Katara is three months old already! I just love this girl. She has such a little doll face, and she’s so stinkin’ sweet!


----------



## DDFN (Jul 31, 2011)

Very cute! Kind eyes too.


----------



## EJskeleton (Apr 22, 2021)

Awww! She is soooo cute! Reminds me of a doe I have right now...


----------



## ksalvagno (Oct 6, 2009)

Cute!


----------



## MadHouse (Oct 3, 2019)

She is beautiful!!


----------



## Moers kiko boars (Apr 23, 2018)

Such a sweetheart! 🥰


----------



## Tanya (Mar 31, 2020)

Look at those ears


----------



## MellonFriend (Aug 8, 2017)

So adorable! Have you decided who you are keeping?


----------



## toth boer goats (Jul 20, 2008)

She is cute 😊


----------



## i like my goats (Jul 16, 2021)

awww she looks like our buck


----------



## Feira426 (Dec 11, 2019)

MellonFriend said:


> So adorable! Have you decided who you are keeping?


Sticking with Yoshi and Katara - and we’ll hang on to Katara’s brother Sokka too if we don’t find a really good home for him.
What about you? Are you still sticking with your Murphy and selling the others? Your goats are soooo cute!


----------



## Feira426 (Dec 11, 2019)

Thanks everyone!!! I just adore her. 😍


----------



## MellonFriend (Aug 8, 2017)

Feira426 said:


> Sticking with Yoshi and Katara - and we’ll hang on to Katara’s brother Sokka too if we don’t find a really good home for him.
> What about you? Are you still sticking with your Murphy and selling the others? Your goats are soooo cute!


Thanks! Yep, Murphy's here for the long haul.😁 I sold the two I had for sale back in June.
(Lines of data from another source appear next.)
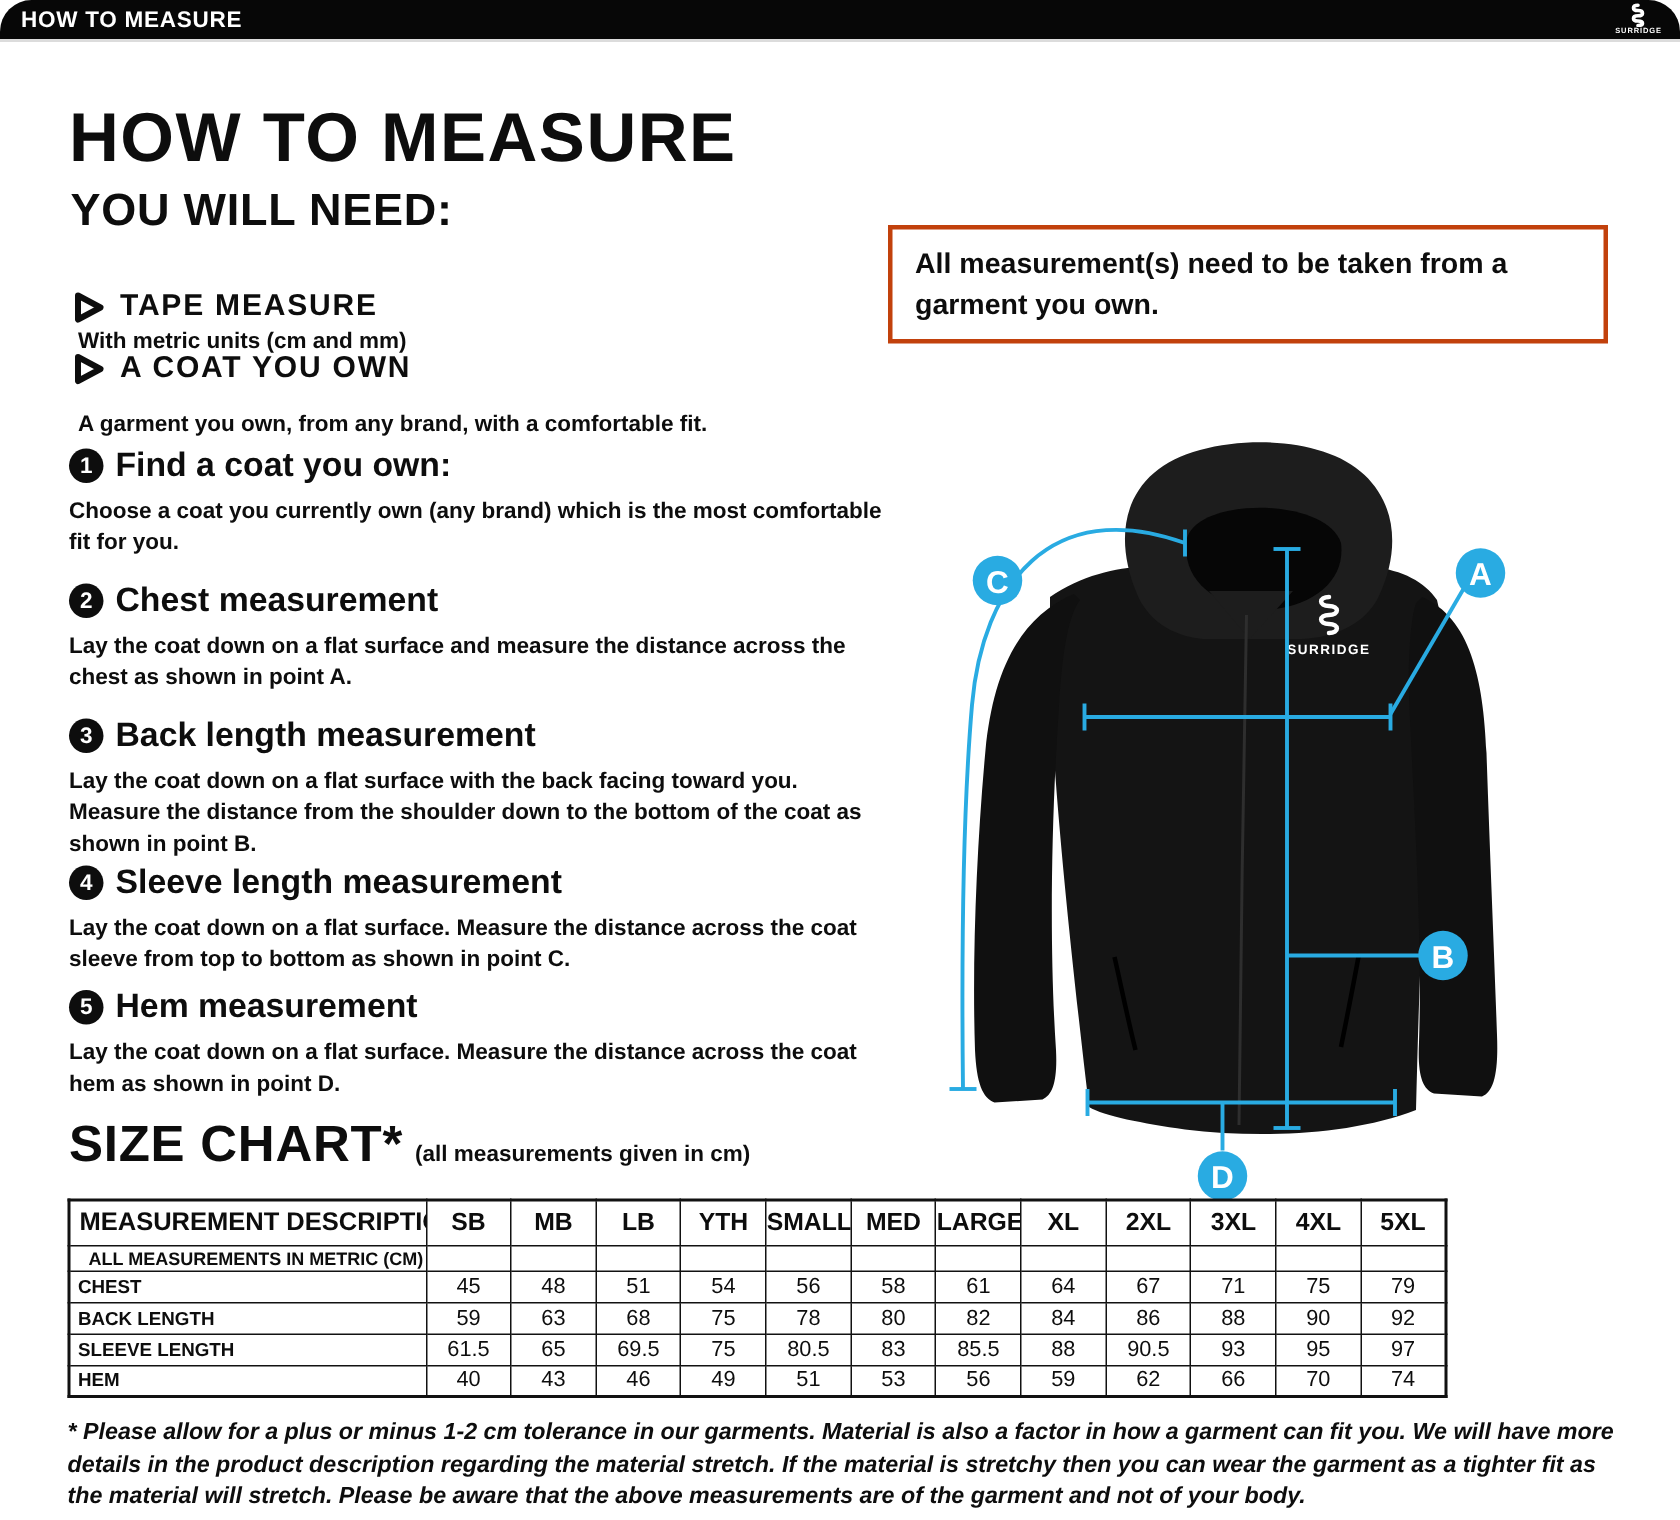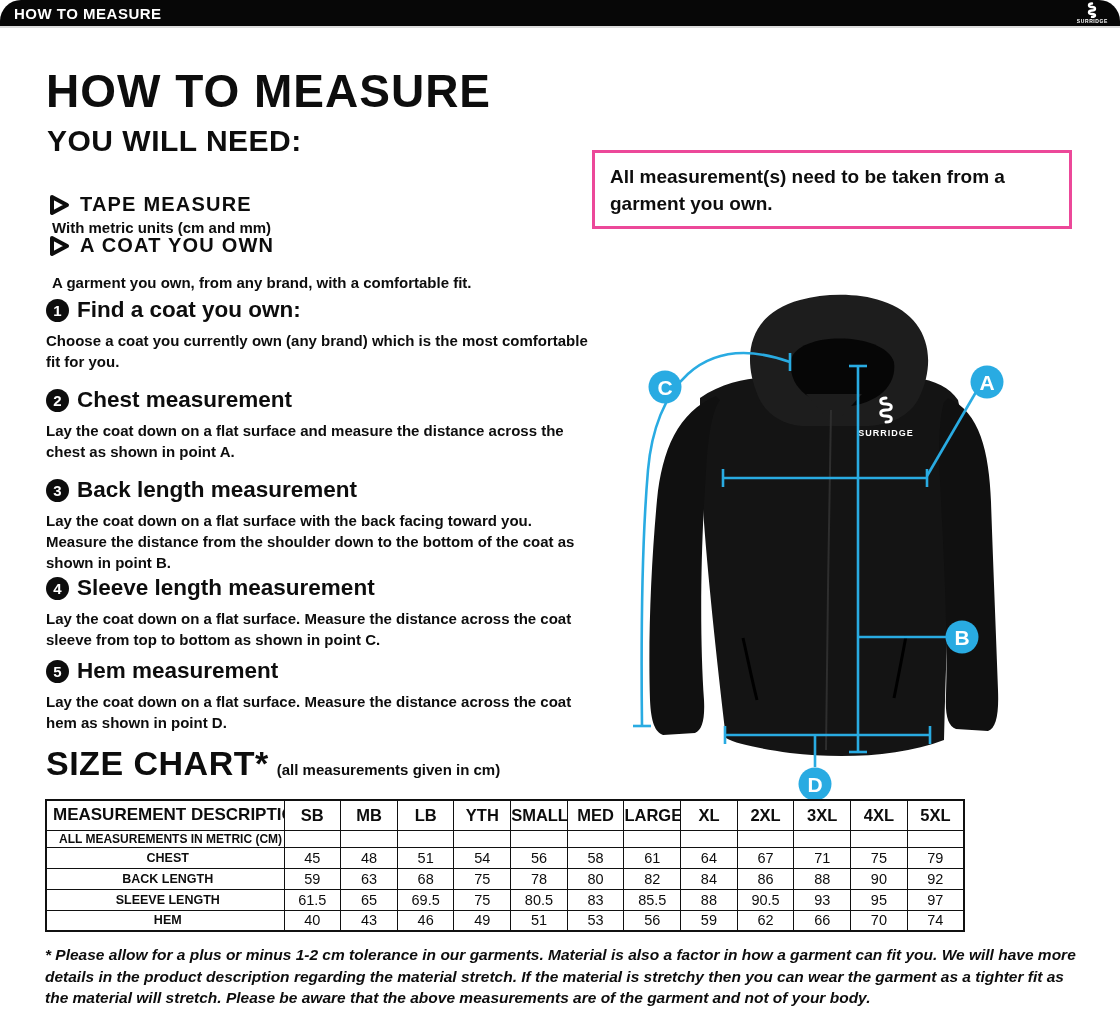--- a/index.html
+++ b/index.html
@@ -23,39 +23,39 @@
   #need-0 { top:193px; } #need-1 { top:234px; }
 
   .step { position:absolute; left:46px; width:560px; }
   .step-head { display:flex; align-items:center; gap:8px; }
   .step-num { width:23px; height:23px; border-radius:50%; background:#0d0d0d; color:#fff; font-size:15px; font-weight:bold; display:flex; align-items:center; justify-content:center; flex:0 0 23px; }
   .step-title { font-size:22.5px; font-weight:bold; }
   .step-body { font-size:15px; font-weight:bold; line-height:1.4; margin-top:7px; width:548px; }
   #step-0 { top:297px; } #step-1 { top:387px; } #step-2 { top:477px; } #step-3 { top:575px; } #step-4 { top:658px; }
 
   
-  .note-box { position:absolute; left:592px; top:150px; width:480px; height:79px; border:3px solid #ec4899; padding:11px 15px; font-size:19px; font-weight:bold; line-height:1.42; }
+  .note-box { position:absolute; left:592px; top:150px; width:480px; height:79px; border:3px solid #c2410c; padding:11px 15px; font-size:19px; font-weight:bold; line-height:1.42; }
 
   
   .figure { position:absolute; left:598px; top:292px; width:484px; height:518px; }
 
   
   .size-chart-head { position:absolute; left:46px; top:744px; display:flex; align-items:baseline; gap:8px; }
   .size-chart-title { font-size:34px; font-weight:bold; letter-spacing:.5px; }
   .size-chart-sub { font-size:15px; font-weight:bold; }
 
   table.size-table { position:absolute; left:45px; top:799px; width:920px; border-collapse:collapse; table-layout:fixed; }
   table.size-table td, table.size-table th { border:1px solid #111; overflow:hidden; white-space:nowrap; }
   table.size-table { border:2px solid #111; }
   th.desc-col { width:238px; }
   .size-table thead th { height:30px; font-size:16.5px; font-weight:bold; text-align:center; }
   .size-table thead th.desc-col { text-align:left; padding-left:6px; font-size:17px; }
   tr.metric-row td { height:17px; font-size:12px; font-weight:bold; padding-left:12px; }
   tr.data-row td { height:21px; font-size:14.5px; text-align:center; }
-  tr.data-row td.row-label { text-align:center; padding-left:5px; font-size:12.5px; font-weight:bold; }
+  tr.data-row td.row-label { text-align:left; padding-left:5px; font-size:12.5px; font-weight:bold; }
 
   .footnote { position:absolute; left:45px; top:944px; width:1044px; font-size:15.5px; font-weight:bold; font-style:italic; line-height:1.4; }
 
   .tri-icon svg { display:block; }
 </style>
 </head>
 <body>
 
 <div class="page">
They went to a great pet home.

I think it's great you are keeping both of them. You'll learn so much about which has better traits by keeping them both. When in doubt, just keep 'um all! That's what goat math is all about! 😆


----------



## Feira426 (Dec 11, 2019)

Lol!


----------



## Goats2Greedy (Jun 2, 2021)

Such a pretty girl!


----------